[Document passage]
^^^^^^^^^^^^^^^^

Charley Goldman (December 22, 1887, in Warsaw, Poland – November 11, 1968) was a famed boxing trainer who trained five world champions.  Goldman's most famous pupil was the undefeated heavyweight champion of the world, Rocky Marciano.

Career as a boxer 
Goldman, who was Jewish, grew up in the Red Hook section of Brooklyn.  The area was then known as a tough neighborhood, and Goldman learned how to use his fists at an early age to protect his older brother Sam.  It is therefore not surprising that Goldman became a professional boxer, as a bantamweight.  He was a protégé of world champion "Terrible" Terry McGovern, and claimed to have adopted the habit of wearing a derby hat from McGovern.  He fought his first professional fight, at the age of 16, in a Brooklyn, New York saloon.

Goldman claimed to have engaged in over 400 bouts, but most were unrecorded.  Given the quasi-legal status of the sport in New York at the time, it was not unusual that no record was kept of any particular encounter.  He is attributed with having engaged in 137 recorded fights, of which he won 36 (20 by KO) and losing 6.  The other fights were ruled either a No Decision or draw.  Included in his No Decision fights was a ten-round attempt to wrest the bantamweight crown from champion Johnny Coulon in November 1912.

^^^^^^^^^^^^^^^^

[Task objective]
Return, with no changes, the section of the Charley Goldman passage starting with "Goldman claimed to" and going on through "in November 1912.".

[Stored records]
^^^^^^^^^^^^^^^^

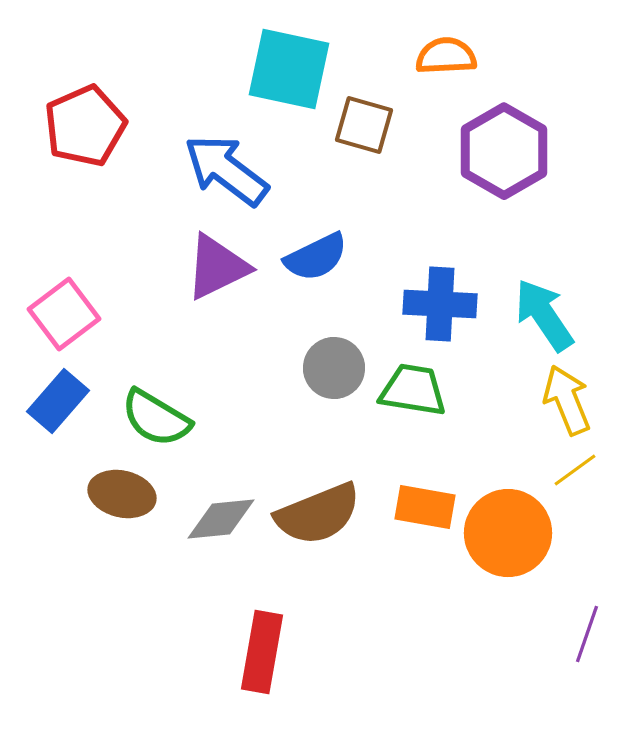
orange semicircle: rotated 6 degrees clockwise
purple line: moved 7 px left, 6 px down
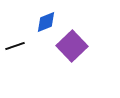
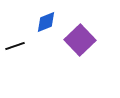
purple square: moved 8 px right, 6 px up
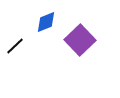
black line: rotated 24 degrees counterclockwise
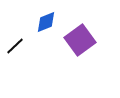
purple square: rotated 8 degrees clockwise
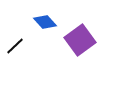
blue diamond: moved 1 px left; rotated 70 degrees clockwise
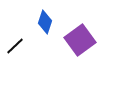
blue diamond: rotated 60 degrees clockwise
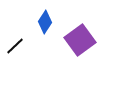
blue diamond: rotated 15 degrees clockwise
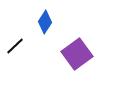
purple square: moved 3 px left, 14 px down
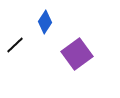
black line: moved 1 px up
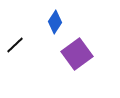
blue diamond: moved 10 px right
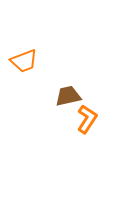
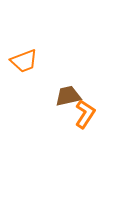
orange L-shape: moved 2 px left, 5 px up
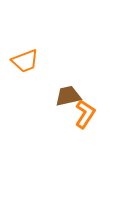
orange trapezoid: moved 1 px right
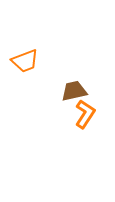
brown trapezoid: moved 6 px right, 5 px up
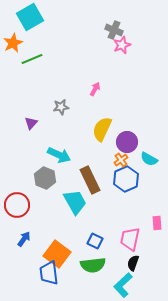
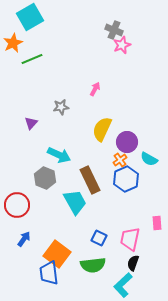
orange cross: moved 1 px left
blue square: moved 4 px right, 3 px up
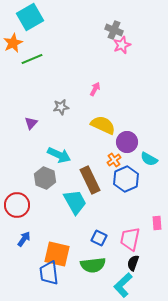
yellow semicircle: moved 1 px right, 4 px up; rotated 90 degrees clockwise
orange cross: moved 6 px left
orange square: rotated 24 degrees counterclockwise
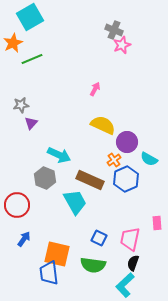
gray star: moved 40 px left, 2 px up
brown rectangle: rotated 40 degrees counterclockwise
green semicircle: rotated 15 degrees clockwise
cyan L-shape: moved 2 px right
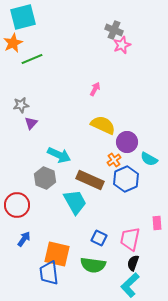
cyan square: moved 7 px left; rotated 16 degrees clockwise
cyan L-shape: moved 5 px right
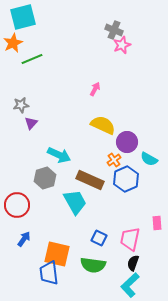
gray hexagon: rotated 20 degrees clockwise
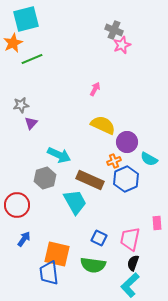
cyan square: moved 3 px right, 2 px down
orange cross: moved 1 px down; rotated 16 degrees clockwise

^^^^^^^^^^^^^^^^

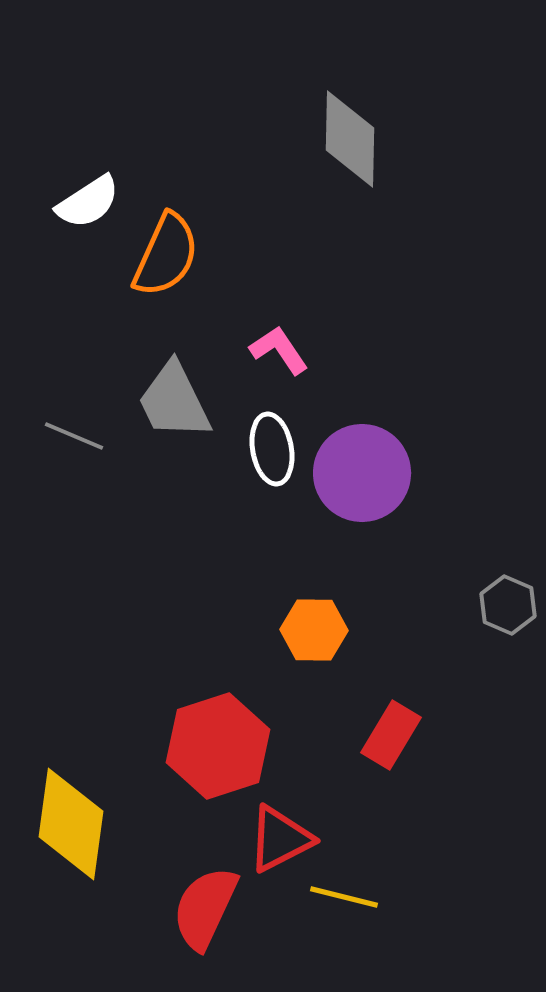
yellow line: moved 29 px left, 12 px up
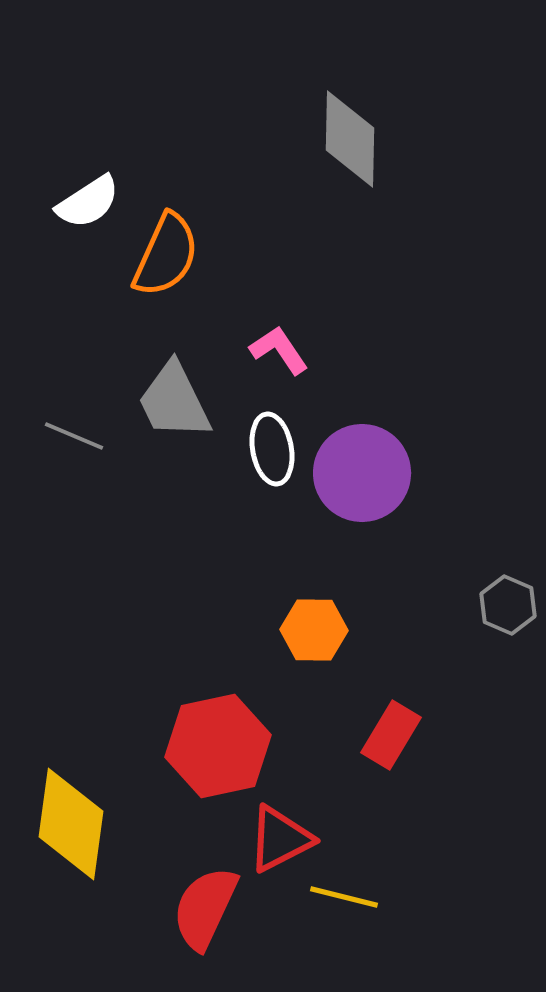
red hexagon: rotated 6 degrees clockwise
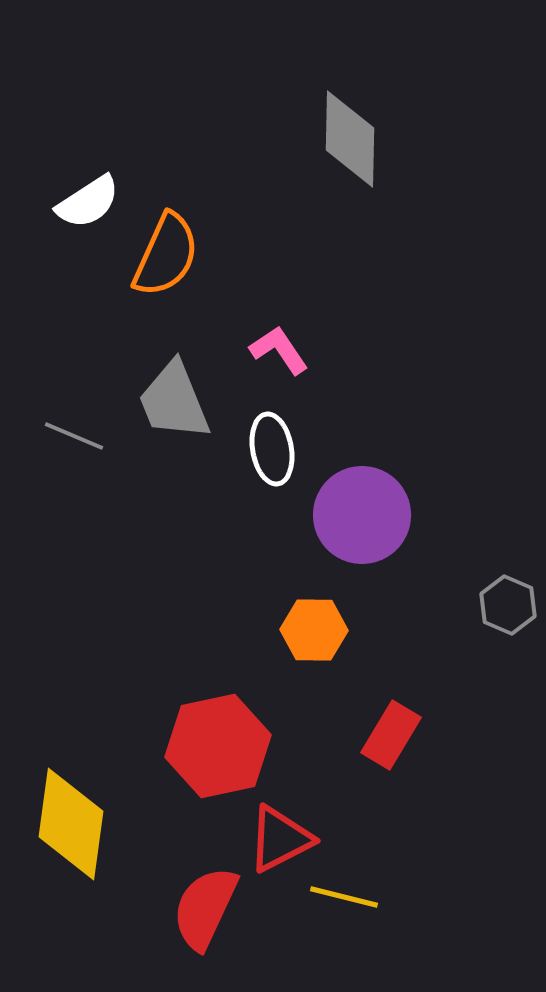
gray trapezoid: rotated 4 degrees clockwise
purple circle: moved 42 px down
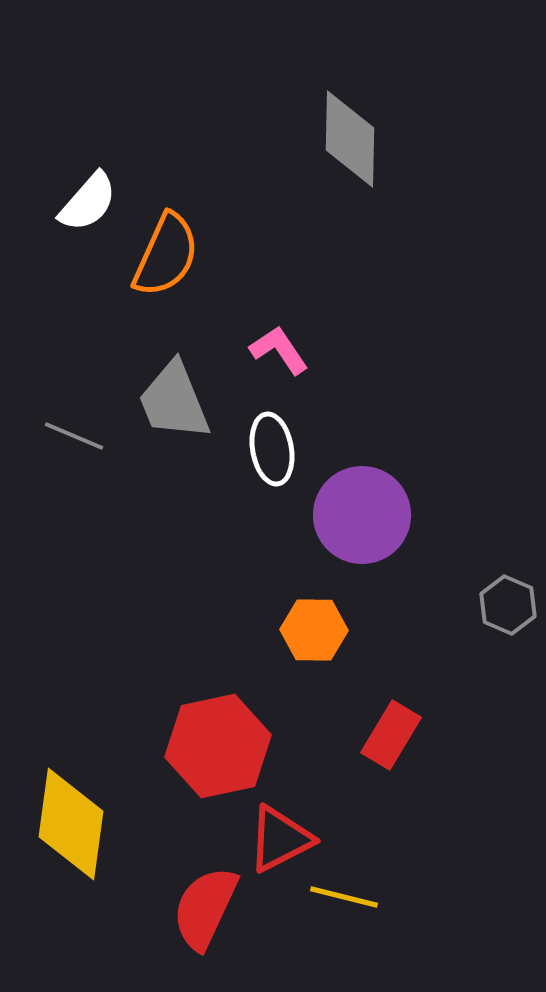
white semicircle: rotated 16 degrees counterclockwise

^^^^^^^^^^^^^^^^

[Task result]
Goldman claimed to have engaged in over 400 bouts, but most were unrecorded.  Given the quasi-legal status of the sport in New York at the time, it was not unusual that no record was kept of any particular encounter.  He is attributed with having engaged in 137 recorded fights, of which he won 36 (20 by KO) and losing 6.  The other fights were ruled either a No Decision or draw.  Included in his No Decision fights was a ten-round attempt to wrest the bantamweight crown from champion Johnny Coulon in November 1912.